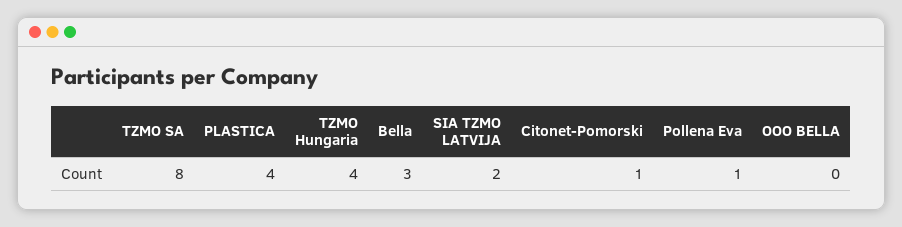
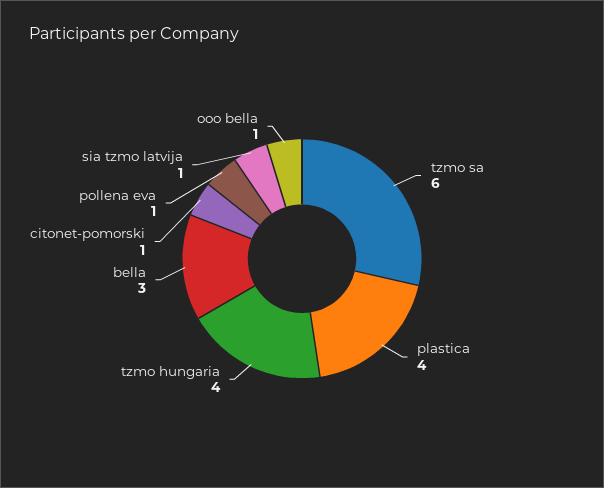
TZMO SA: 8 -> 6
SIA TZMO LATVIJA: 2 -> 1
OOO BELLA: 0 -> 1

* * *

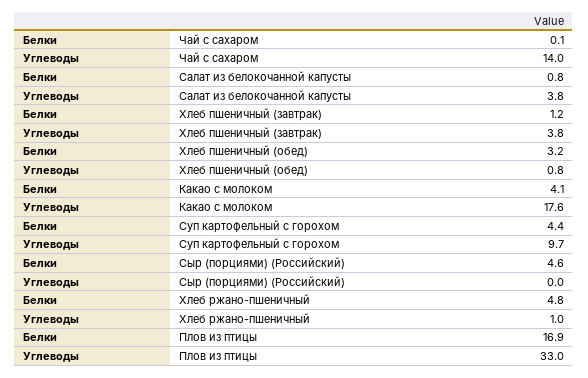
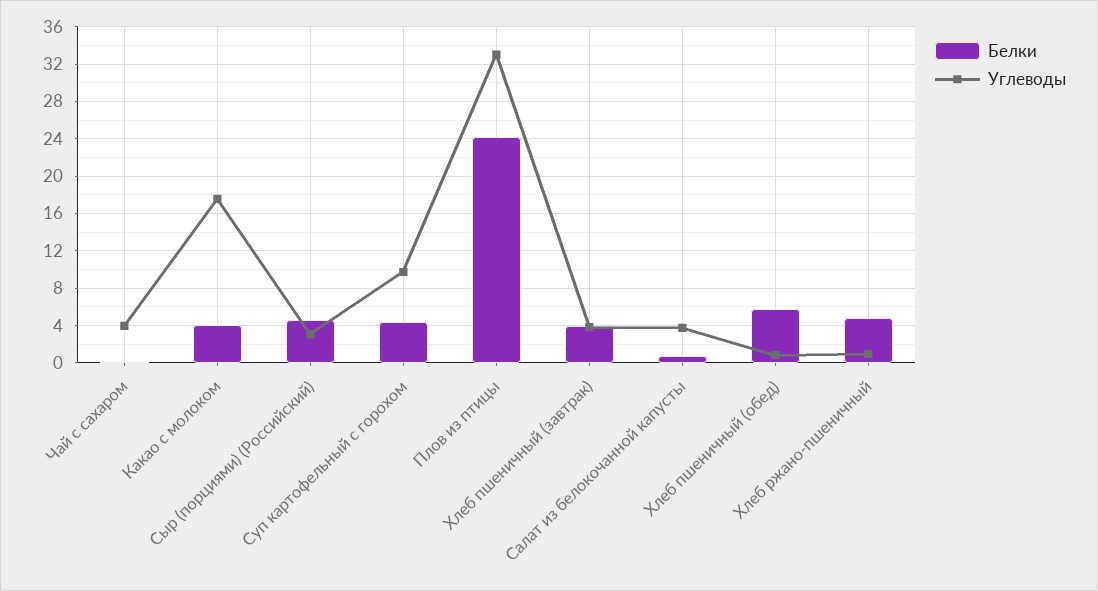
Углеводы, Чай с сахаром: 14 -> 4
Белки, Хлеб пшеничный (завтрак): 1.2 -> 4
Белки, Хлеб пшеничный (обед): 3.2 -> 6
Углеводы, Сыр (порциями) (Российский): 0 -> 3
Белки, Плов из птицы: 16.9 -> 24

...

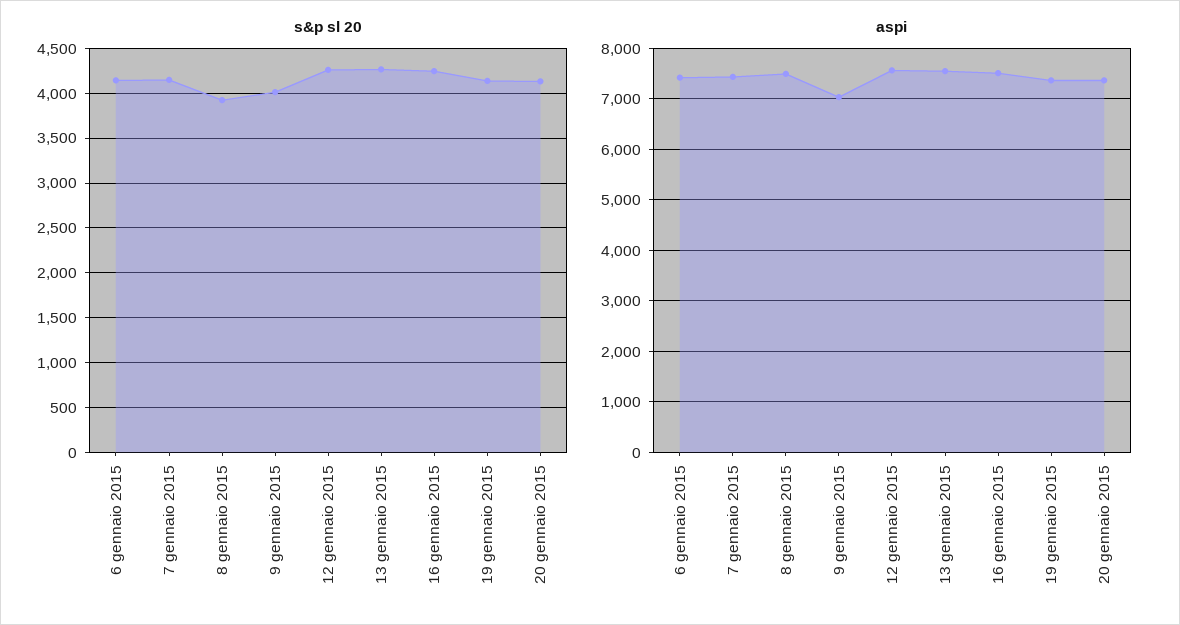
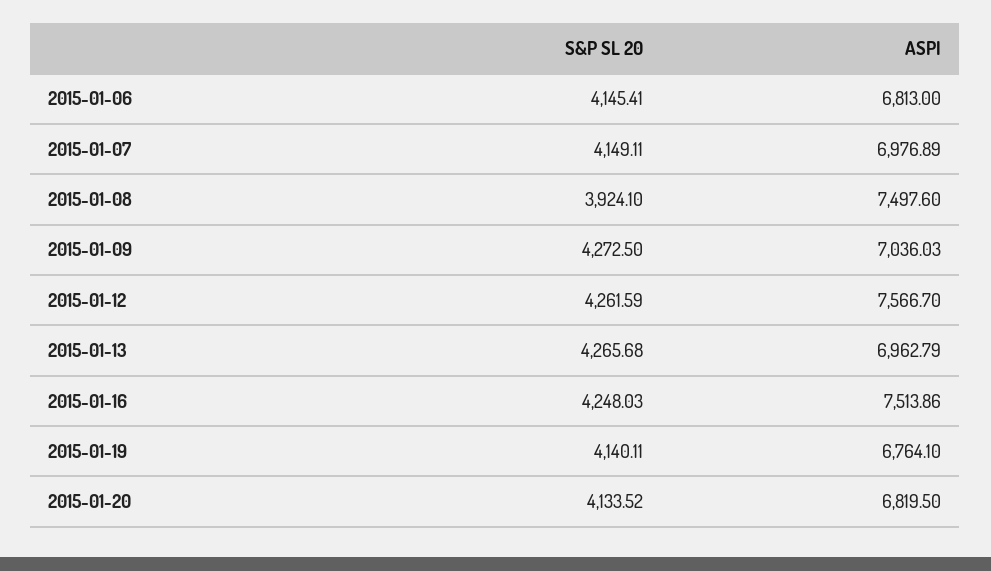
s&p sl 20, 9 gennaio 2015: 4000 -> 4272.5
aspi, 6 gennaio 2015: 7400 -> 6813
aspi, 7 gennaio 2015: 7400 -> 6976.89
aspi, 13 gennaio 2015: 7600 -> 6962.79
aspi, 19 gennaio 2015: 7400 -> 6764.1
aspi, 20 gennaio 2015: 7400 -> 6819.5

[TASK TO COMPLETE] Set down, from the entries above, exactly the lines from the one with "s&p sl 20, 9 gennaio 2015: 4000 -> 4272.5" up to and including the one with "aspi, 20 gennaio 2015: 7400 -> 6819.5", and no other lines.

[EXERCISE ANSWER]
s&p sl 20, 9 gennaio 2015: 4000 -> 4272.5
aspi, 6 gennaio 2015: 7400 -> 6813
aspi, 7 gennaio 2015: 7400 -> 6976.89
aspi, 13 gennaio 2015: 7600 -> 6962.79
aspi, 19 gennaio 2015: 7400 -> 6764.1
aspi, 20 gennaio 2015: 7400 -> 6819.5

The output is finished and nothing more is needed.